27.3.11

Uso das aspas

Coma irreversível

      Vasco Pulido Valente será, como afirma Montexto, uma das penas mais bem aparadas do português moribundo de hoje, mas tem algumas manias difíceis de tolerar. Uma delas, e, a meu ver, a pior, é o uso inconsiderado de aspas. No fundo, é como se estivesse a dizer ao leitor que nenhuma daquelas são expressões que ele use. Muito estranho. Um exemplo da sua crónica de hoje, porém, vem demonstrar outro erro já aqui denunciado por mim em relação a outros autores: o uso de comas em sentidos secundários de certos vocábulos. Ei-lo: «O dinheiro não sobrava. Desde a escola que usei fatos virados do meu pai (que ficavam com as “casas”, cerzidas, do lado errado). Os sapatos só se mudavam depois de muitas meias solas. Como, antes do nylon, as camisas, depois de muitos colarinhos de substituição e de uma dezena de punhos novos» («Velhas contas», Vasco Pulido Valente, Público, 27.03.2011, p. 36).
      Para que são as aspas em «casas»? Imagino que, se tivesse usado o termo «botoeira», dispensaria as aspas... Ridículo. Que alguém lhe diga, por favor, conduzindo assim o homem à sua maior grandeza.

[Post 4619]

9 comentários:

Venâncio disse...

Tem razão, Helder. No resto, as (de facto, muitas) aspas de VPV são de desafecto. Caso paradigmático: a "Europa".
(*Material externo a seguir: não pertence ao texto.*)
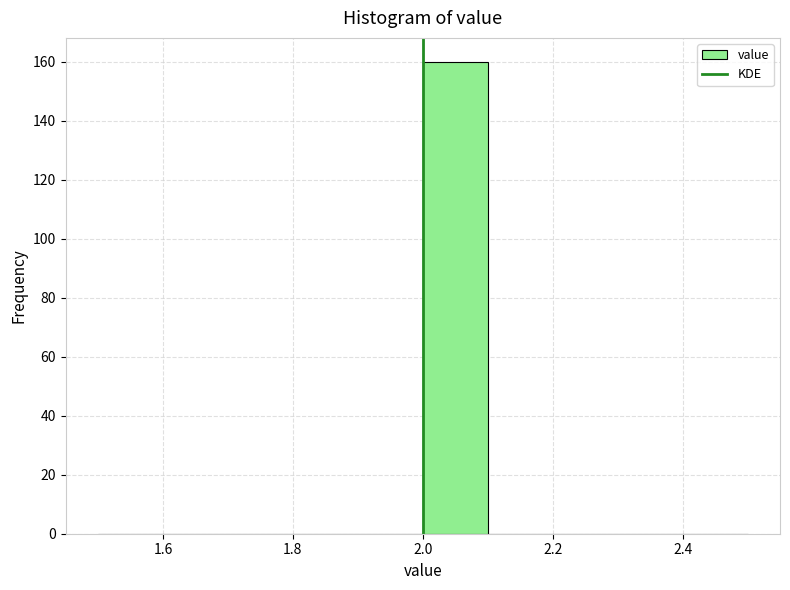

Reading left to right, transcribe this chart: for each bar, give the range it covers on the x-axis and its height. The values are not printed on the chart, so give them approximately, as read against the axis.

1.5 to 1.6: 0
1.6 to 1.7: 0
1.7 to 1.8: 0
1.8 to 1.9: 0
1.9 to 2.0: 0
2.0 to 2.1: 160
2.1 to 2.2: 0
2.2 to 2.3: 0
2.3 to 2.4: 0
2.4 to 2.5: 0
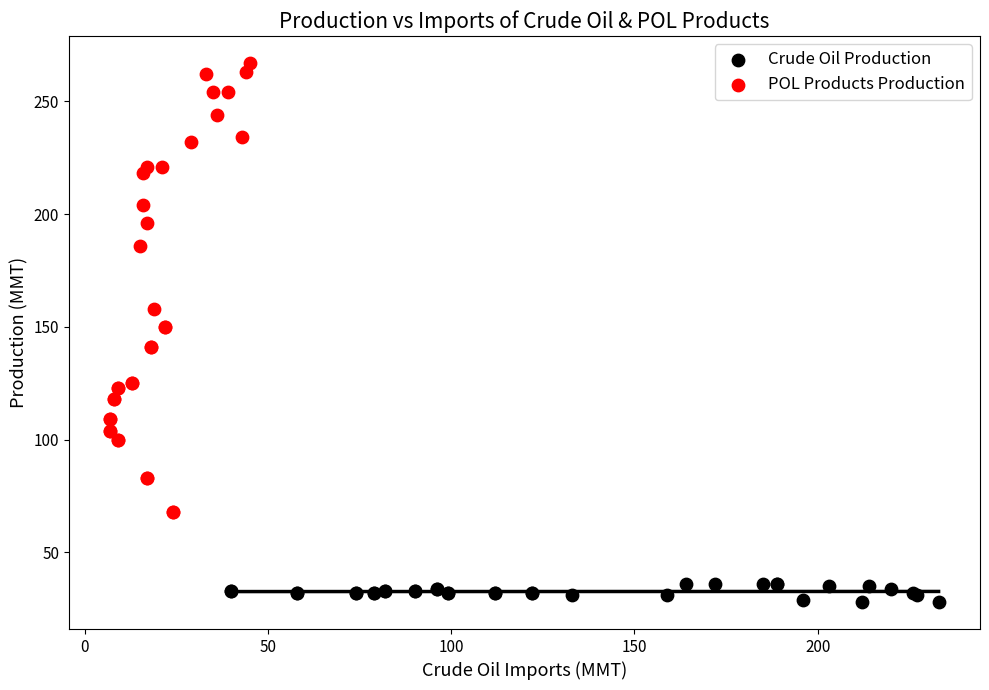

Which series contains the highest Y value?

POL Products Production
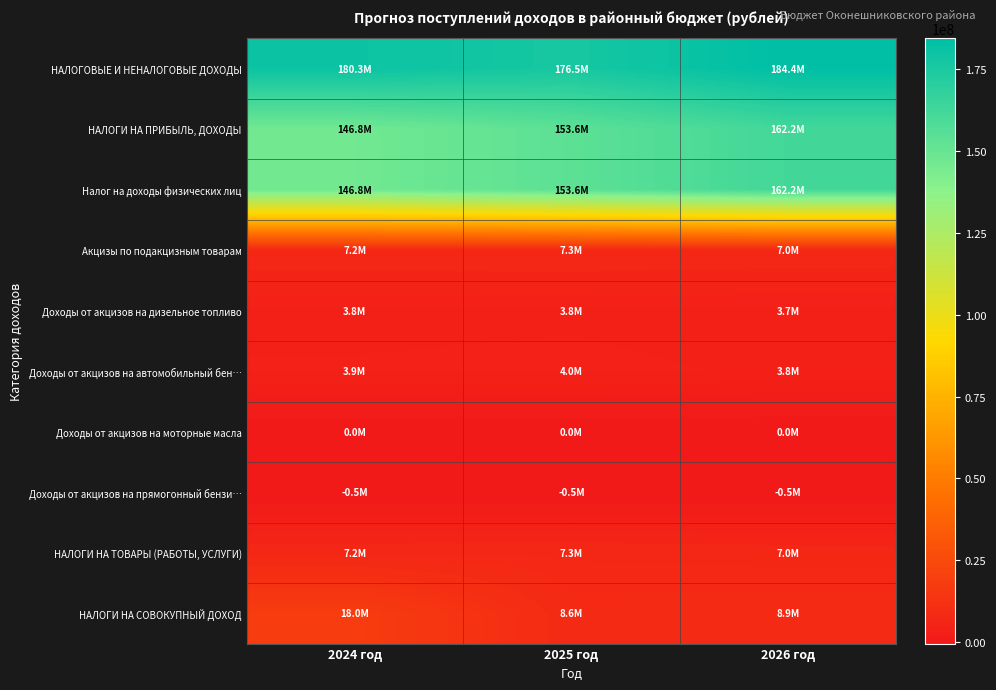

Reading right to left, transcribe all the data shown in this chart.

НАЛОГОВЫЕ И НЕНАЛОГОВЫЕ ДОХОДЫ: 2026 год=184421246.2	2025 год=176544475.8	2024 год=180317738.9
НАЛОГИ НА ПРИБЫЛЬ, ДОХОДЫ: 2026 год=162178713.1	2025 год=153645452.7	2024 год=146837550.0
Налог на доходы физических лиц: 2026 год=162178713.1	2025 год=153645452.7	2024 год=146837550.0
Акцизы по подакцизным товарам: 2026 год=7024600.0	2025 год=7297900.0	2024 год=7207600.0
Доходы от акцизов на дизельное топливо: 2026 год=3659100.0	2025 год=3796800.0	2024 год=3759100.0
Доходы от акцизов на автомобильный бен…: 2026 год=3811000.0	2025 год=3953200.0	2024 год=3897700.0
Доходы от акцизов на моторные масла: 2026 год=19400.0	2025 год=19900.0	2024 год=17900.0
Доходы от акцизов на прямогонный бензи…: 2026 год=-464900.0	2025 год=-472000.0	2024 год=-467100.0
НАЛОГИ НА ТОВАРЫ (РАБОТЫ, УСЛУГИ): 2026 год=7024600.0	2025 год=7297900.0	2024 год=7207600.0
НАЛОГИ НА СОВОКУПНЫЙ ДОХОД: 2026 год=8901000.0	2025 год=8649000.0	2024 год=18019212.2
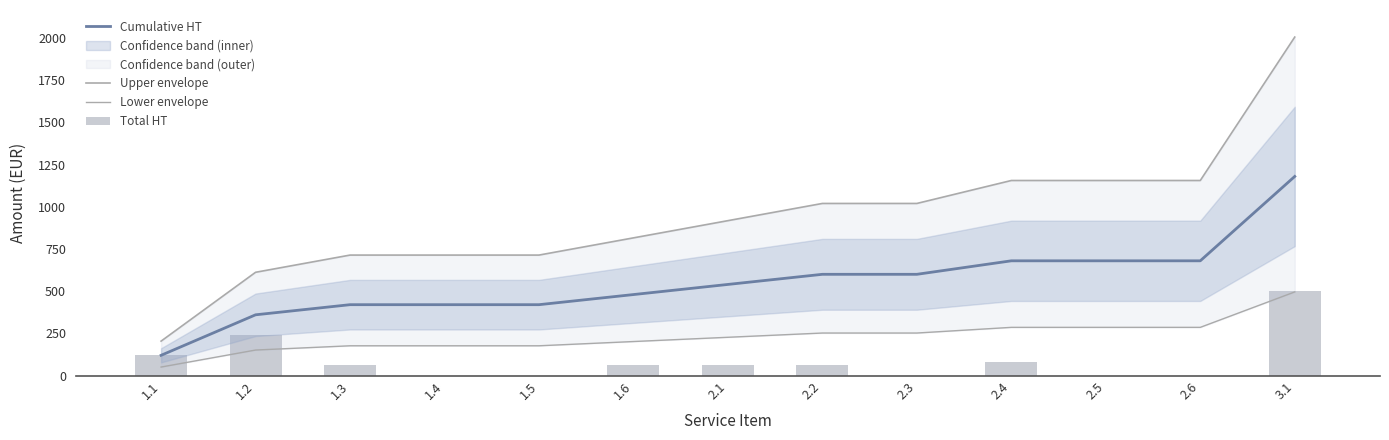

What is the sum of the Cumulative HT values at 1.5 and 1.2?

780.0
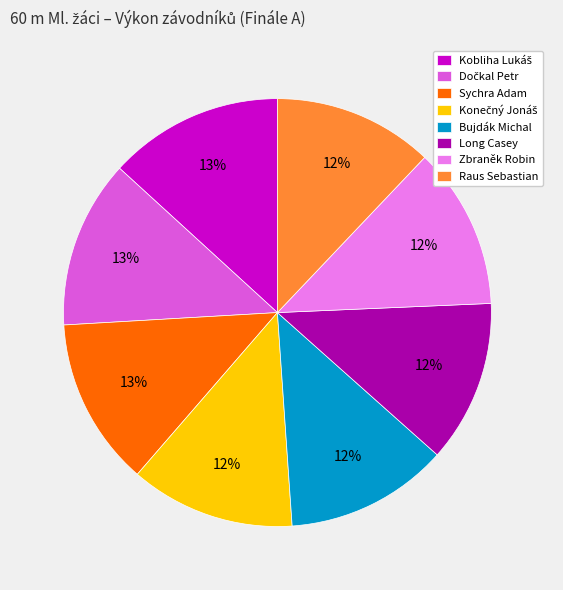

What is the ratio of the value at Zbraněk Robin to the value at Bujdák Michal?

1.0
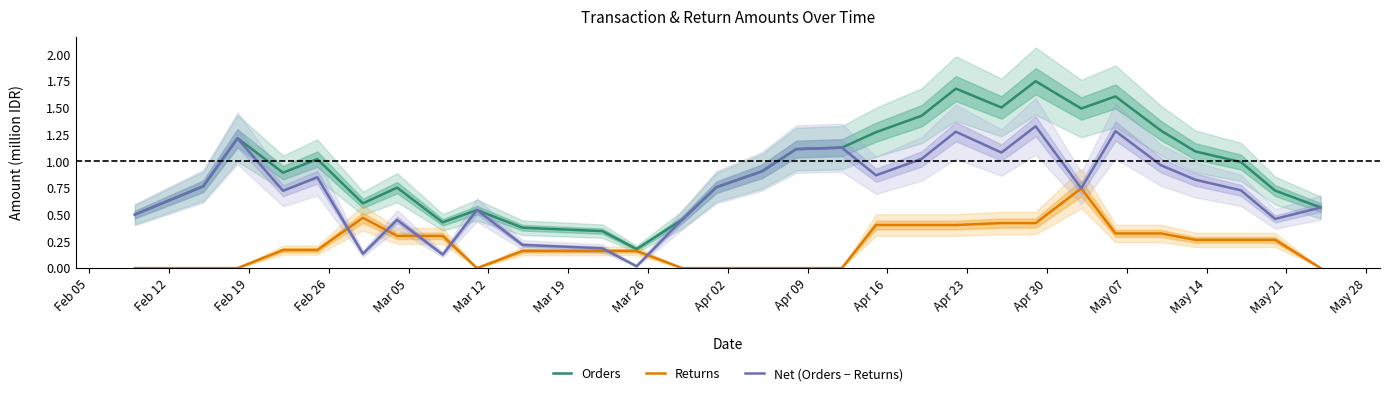

What is the difference between the maximum and minimum values in the Returns series?

0.7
Mas VPV compensa essa abundância, ditada pelo íntimo, com a ausência de dois sinais de que deuses menores abusam na nossa literatura e imprensa. Nunca escreveu um ponto de exclamação, nunca escreveu umas reticências. O que houver para exclamar, ele exclama-o por extenso. O que houver para sugerir, ele sugere-o por mais refinados meios. É um dos meus heróis.

Venâncio disse...

P.S.

Exactamente porque não há reticências, as insinuações de VPV são assassinas.

Anónimo disse...

Essa da «Europa» também a ia referir: ironia, desdém, descrédito, cepticismo...
Mas os sinais de pontuação são para serem usados no seu devido lugar, e não vejo motivo para nunca usar reticências ou o que quer que seja. Os plumitivos da última hora pecam mais pela falta desse uso do que pelo contrário. «Inventaram a falta de pontuação», caçoava Borges. Os modernos é que inventaram estas manias bagatelares em cata da originalidade à fina força. Como em geral nada os distingue intrinsecamente, assinalam-se no perfunctório. Um só usa reticências, outro quase só pontos finais, outro proscreve o travessão, outro as maiúsculas, outro os parágrafos, etc., etc. E explicam a coisa com mil teses cerebrinas. Sim, porque os moderníssimos são férteis em teorias.
Patético!
— Montexto

Anónimo disse...

"Que alguém lhe diga..." não seria um exemplo desse francesismo sintático de que andávamos a falar recentemente?

Venâncio disse...

Montexto,

Conhece alguém que escreva, esteja vivo, e de que você goste?


P.S.
Pergunto isto porque escrevi, por meus pecados, uma tese sobre os gostos e os desgostos literários no Portugal de há 150 anos. E, lendo-o a si aqui, parece que me faltou material.

Anónimo disse...

Sigo o conselho do velho Borges: em geral só leio livros com mais de cem anos.
Dos mais recentes, além do caro Venâncio, claro, o último que mereceu o meu inconspícuo beneplácito suicidou-se em 1994. Mas está mais vivo do que antes.
— Montexto

Venâncio disse...

Isso é muito pouco, caro Montaigne, é quase nada. Você precisa urgentemente de actualizar-se.

Eu dou-lhe um empurrãozinho. Leia na Net (tá a ver?) o melhor prosador entre os nossos jornalistas mais jovens, Paulo Moura (neste momento em Bengazi, o louco), na página «Repórter à solta».

Se tiver muito pouco tempo, limite-se a uma só crónica. Procure, por exemplo, "Afonso Henriques na minha sala de estar". O tio Google leva-o lá.

Anónimo disse...

Caro Venâncio, já se sabe que vou conversando os meus clássicos, e dou de barato que desse convívio algo se me possa ter pegado (oxalá!), mas confundirem-me com Montaigne, «um dos meus heróis», é demasiada honra para qualquer mortal, quanto mais para mim, cá muito no coice processional dos seus admiradores e discípulos!
— Montexto

Venâncio disse...

Caro Montexto,

O mundo estaria muito mal feito (mais mal feito ainda) se você não admirasse Montaigne. Os meus queridos japões não o dirão, mas alguma coisa sub sole bate certo.